Par Jean-Pierre Dubé
La Liberté du 26 novembre 2014
Il est des jours où l’on a l’impression que des agents fédéraux arpentent la rivière Rouge pour voler notre espace et nos services. Ça demande une bonne paire de babines pour les dénoncer et de bottines pour mettre le pied sur leurs chaînes. Mais ce n’est pas la peine de se réfugier dans le proverbial Nord-Ouest comme à l’époque.
En fait, on peut rester chez nous et fuir virtuellement n’importe où. Il y a le réseau des communautés francophones et acadiennes, celui des Amériques gravitant autour du Québec et la Francophonie internationale avec ses pôles européens et africains. Ce n’est pas rien.
On est 274 millions qui parlent français. Quelque 30 millions de cousins américains seraient francophones ou francophiles. Environ 1,5 million d’entre eux étudient le français de la maternelle à l’université. Un autre 1,3 million le parlent à la maison.
Les Franco-Américains sont absents de notre conscience parce qu’on ne reçoit pas d’octrois pour les rencontrer. Mais ils ont un réseau éducatif comptant plus d’enseignants que dans nos milieux minoritaires. En affaires, nos voisins ont l’occasion et la capacité de travailler en français. Bien de nos artistes de la scène ont saisi le potentiel du marché américain.
On peut faire partie du réseau panaméricain en devenant membre (votant) du Centre de la francophonie des Amériques. Créé par Québec en 2008, il compte 20 000 membres qui construisent des liens et élaborent des projets sur le terrain.
Le réseau de l’Organisation internationale de la francophonie (OIF) tiendra son 15e sommet au Sénégal les 29 et 30 novembre. Citoyens et organismes gravitent autour de l’OIF, mais les membres sont 77 gouvernements qui se penchent sur le développement des pays membres. Et non sur les traumatismes post-compressions en milieu minoritaire.
Le français serait la 2e langue la plus enseignée au monde, la 3e des affaires, la 4e sur Internet. L’Afrique est le groupe dominant avec 54,7 % de locuteurs. Pour soutenir sa croissance, elle aura besoin de deux millions d’enseignants francophones d’ici dix ans. Volontaires?
La francophonie a crû de 50 millions de locuteurs depuis 2010, annonce l’OIF. Cette hausse repose entre autres sur un nouveau calcul inclusif de tous les identifiants francophones, sans égard aux origines et cultures. La sénatrice Maria Chaput et la Société franco-manitobaine ont eu la même idée en demandant de moderniser la Loi sur les langues officielles.
Les Manitobains font partie de la francophonie.
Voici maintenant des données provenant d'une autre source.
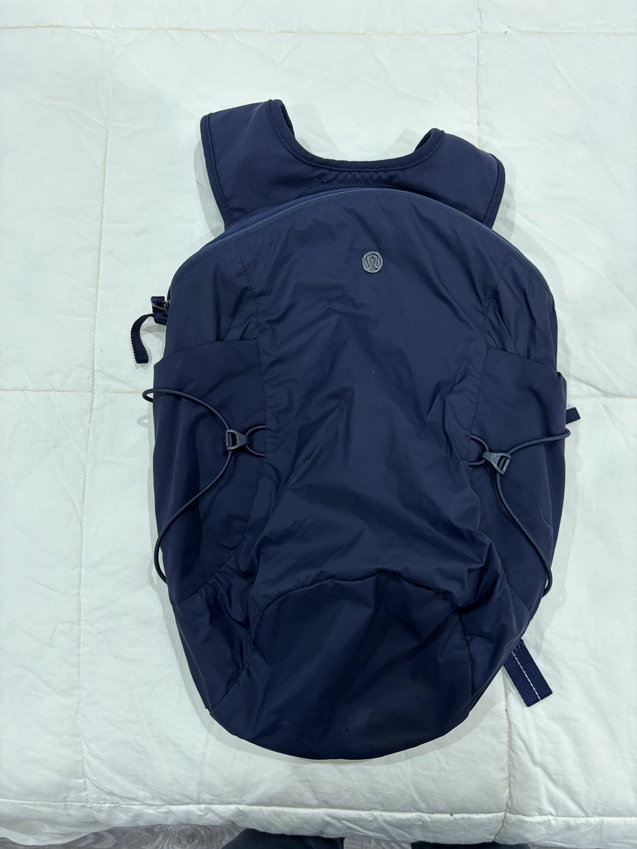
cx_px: 318
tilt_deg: -80.2
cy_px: 424
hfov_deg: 53.1
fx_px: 638
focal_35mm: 26
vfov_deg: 67.3
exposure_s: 1/60
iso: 160
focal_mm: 5.96
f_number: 1.6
Les parlants français chez nous viennent de partout. Et qui n’a pas d’amis et de famille éparpillés sur les cinq continents? La diversité, on connaît : on a construit une province avec.
La diaspora franco-manitobaine demande d’être interpelée et reconnue. Il serait temps de l’accueillir dans un congrès mondial. La plus récente manifestation du genre, le Grand rassemblement du siècle, a permis à l’Université de Saint-Boniface de réunir 2 000 personnes en 1992 pour marquer mémorablement son centenaire.
L’USB possède un réseau d’anciens lancé en 1988 pour assurer son développement académique et financier. Où sont-ils et combien sont-ils? L’institution organise un deuxième rassemblement en juillet 2018 pour marquer 200 ans d’éducation française à Saint-Boniface. Elle a eu l’excellente idée de rallier la communauté à cette initiative.
C’est l’occasion rêvée pour une fête franco-manitobaine mondiale. Et pour se brancher avec tout ce monde dans un réseau permettant de se mobiliser et de construire une nouvelle autonomie. On est plus nombreux qu’on pense.
Le français n’est pas un enjeu local. Notre place est dans le grand portrait. Marchons sur nos chaînes.